Problem statement: Rewrite the lines from the line with "Segment anything that is right" to the line with "65L77 57H61L43 65L27", both included, as a Markdown table with the columns Line and Content, skipping any blank lines. Omit the pictures from the table.

━━━ Task data

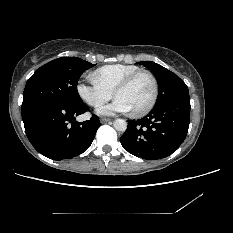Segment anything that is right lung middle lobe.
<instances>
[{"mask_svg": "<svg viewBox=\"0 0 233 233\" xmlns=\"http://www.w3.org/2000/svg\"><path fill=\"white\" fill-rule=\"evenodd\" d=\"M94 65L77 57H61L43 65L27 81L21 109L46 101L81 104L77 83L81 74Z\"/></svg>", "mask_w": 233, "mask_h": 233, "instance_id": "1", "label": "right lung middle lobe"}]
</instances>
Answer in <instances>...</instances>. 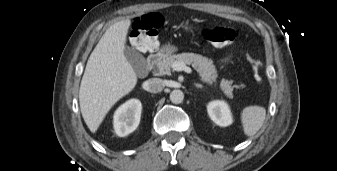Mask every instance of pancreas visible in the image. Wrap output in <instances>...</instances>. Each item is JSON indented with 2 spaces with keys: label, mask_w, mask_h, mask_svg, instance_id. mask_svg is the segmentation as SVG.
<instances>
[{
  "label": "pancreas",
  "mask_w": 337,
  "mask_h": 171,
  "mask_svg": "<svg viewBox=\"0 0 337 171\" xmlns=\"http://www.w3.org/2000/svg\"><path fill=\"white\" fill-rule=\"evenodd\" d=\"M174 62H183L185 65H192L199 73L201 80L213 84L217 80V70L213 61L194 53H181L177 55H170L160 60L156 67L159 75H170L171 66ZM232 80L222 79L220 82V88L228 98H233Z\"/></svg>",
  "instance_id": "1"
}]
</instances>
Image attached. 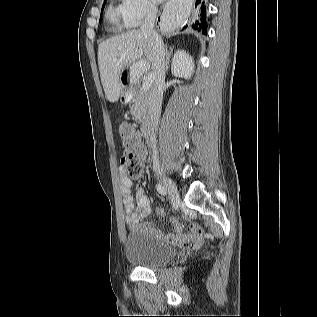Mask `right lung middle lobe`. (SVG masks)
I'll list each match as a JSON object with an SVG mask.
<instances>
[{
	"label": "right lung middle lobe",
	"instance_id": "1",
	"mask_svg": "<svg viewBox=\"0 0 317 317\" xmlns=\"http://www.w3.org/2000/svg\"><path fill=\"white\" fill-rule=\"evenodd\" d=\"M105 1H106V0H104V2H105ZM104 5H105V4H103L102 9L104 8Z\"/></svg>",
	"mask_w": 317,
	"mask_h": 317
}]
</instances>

━━━━━━
━━━ Task data

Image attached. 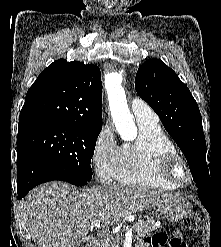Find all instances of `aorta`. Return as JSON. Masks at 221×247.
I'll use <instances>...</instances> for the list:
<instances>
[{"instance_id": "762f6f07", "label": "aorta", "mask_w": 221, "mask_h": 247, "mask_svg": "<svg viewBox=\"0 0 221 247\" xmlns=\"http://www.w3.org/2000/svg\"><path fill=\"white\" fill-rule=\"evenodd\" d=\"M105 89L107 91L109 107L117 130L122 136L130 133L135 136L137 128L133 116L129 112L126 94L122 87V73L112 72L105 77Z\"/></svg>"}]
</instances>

━━━━━━
━━━ Task data

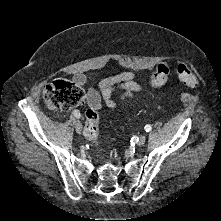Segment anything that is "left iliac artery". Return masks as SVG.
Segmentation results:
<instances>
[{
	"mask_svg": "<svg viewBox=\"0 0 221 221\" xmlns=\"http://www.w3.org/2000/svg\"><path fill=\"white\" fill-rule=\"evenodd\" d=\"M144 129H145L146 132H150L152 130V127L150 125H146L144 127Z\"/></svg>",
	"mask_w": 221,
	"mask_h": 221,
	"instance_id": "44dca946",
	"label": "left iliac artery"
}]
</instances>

━━━━━━

Output for this task:
| Line | Content |
|---|---|
| 1 | Segment anything that is right lung middle lobe. |
| 2 | <instances> |
| 3 | [{"mask_svg": "<svg viewBox=\"0 0 233 233\" xmlns=\"http://www.w3.org/2000/svg\"><path fill=\"white\" fill-rule=\"evenodd\" d=\"M94 65L77 57H61L43 65L27 81L21 109L46 101L81 104L77 83L81 74Z\"/></svg>", "mask_w": 233, "mask_h": 233, "instance_id": "1", "label": "right lung middle lobe"}] |